Let us call the first 32 bit number \(x\) and we will fix that 32 bit number to be anything except 0. We will show that if you randomly select another 32 bit number (we will call y) you have a \(\frac{1}{2}\) of being 1 or 0.
The probability that \(x*y=1\) is the probability that there are an odd number of \(1*1\) during the dot product. Since we are only counting the \(1*1\) we only care about the number of bits in \(x\) that are 1. Since all the 0 bits in \(x\) will just get you 0 no matter what they value in \(y\) is. So let us say that there are a total of \(n\) bits with the value 1 in x.
Now we look at the n positions in y that line up with the 1s in x because those values will determine if the dot product is 1 or 0. If we look at those n positions in y, if an odd number of them are 1, the dot product will be 1. If an even number of them is 1 then the dot product is 0. So:
\(P(\mbox{dot product}=1) = P(\mbox{out of a total of n spots an odd number of them are 1})\)
\(P(\mbox{dot product}=1) = P(\mbox{only one 1 in n bits}) + P(\mbox{only 3 1s in n bits}) + P(\mbox{only 5 1s in n bits})...\)
\(P(\mbox{dot product}=1) = \sum_{i=0}^{\frac{n}{2}} {{n}\choose{2i+1}} * (\frac{1}{2})^n = (\frac{1}{2})^n * \sum_{i=0}^{\frac{n}{2}} {{n}\choose{2i+1}}\)
This summation is just the sum of odd index binomial coefficients.
We know that \(\sum_{i=0}^{n} {{n}\choose{i}} =2^n\)
We also know that \(\sum_{i=0}^{n} -1^i * {{n}\choose{i}} =0\)

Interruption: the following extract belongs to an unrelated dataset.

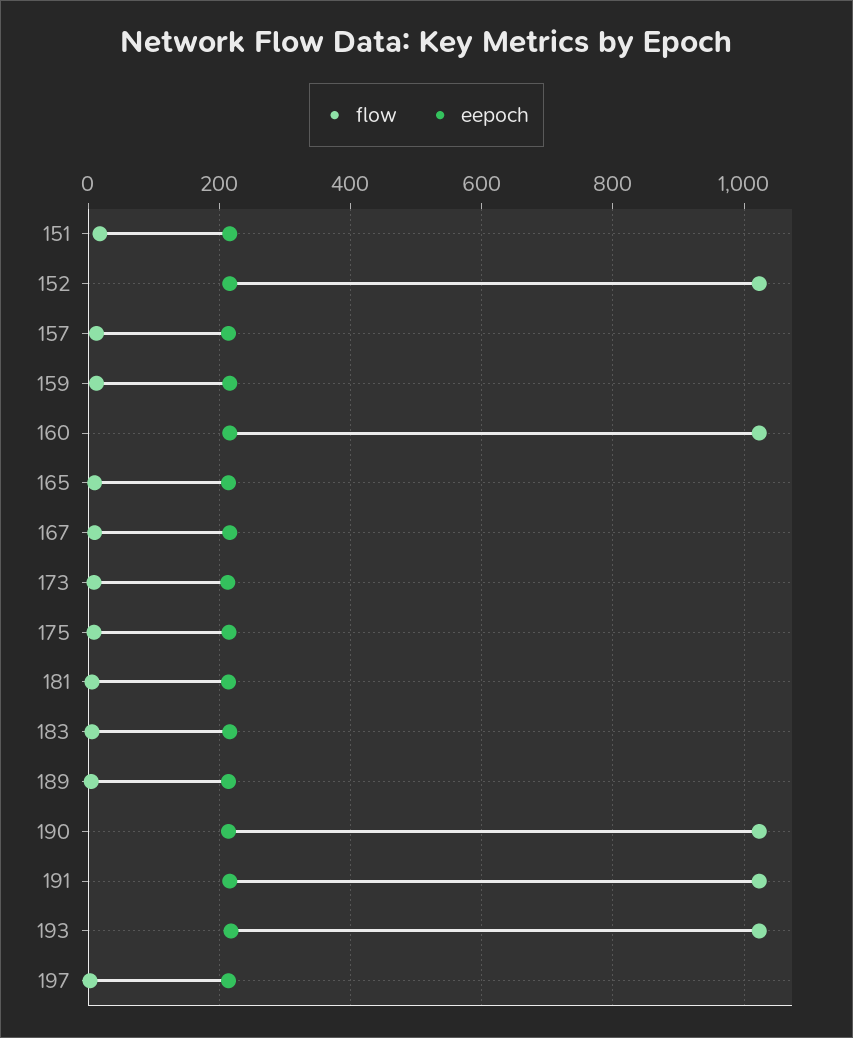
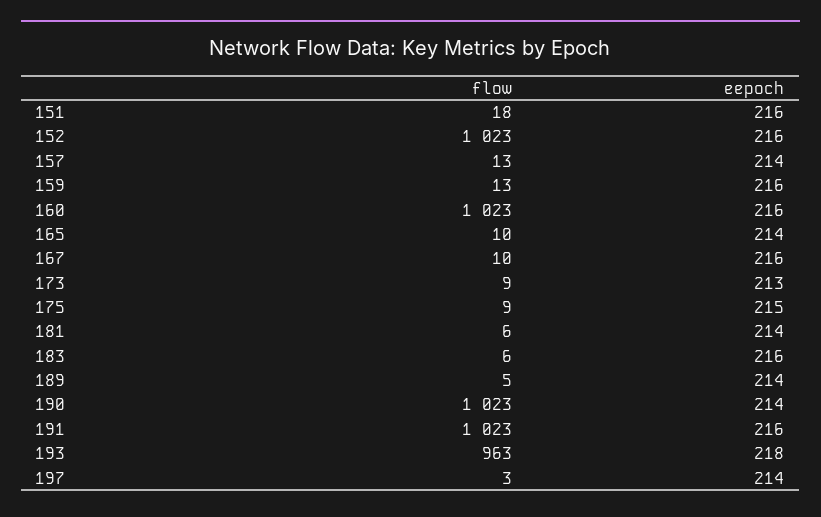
flow, 193: 1020 -> 963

If you subtract the second equation from the first you get:
2\(\sum_{i=0}^{n} {{n}\choose{2i+1}} =2^n\)
which implies that \(\sum_{i=0}^{n} {{n}\choose{2i+1}} =2^{n-1}\)
This means that the sum of the odd index binomial coefficients is \(2^{n-1}\)
So \(P(\mbox{dot product}=1)=(\frac{1}{2})^n \sum_{i=0}^{\frac{n}{2}} {{n}\choose{2i+1}} = (\frac{1}{2})^n * (2)^{n-1} = \frac{1}{2}\)
We have shown that the dot product between x and y results in the bit value being 1, \(\frac{1}{2}\) of the time, which means it will result in 0, the other half. This proves randomness.
\(256\) bits under above reasoning to create the (1,0) matrix M.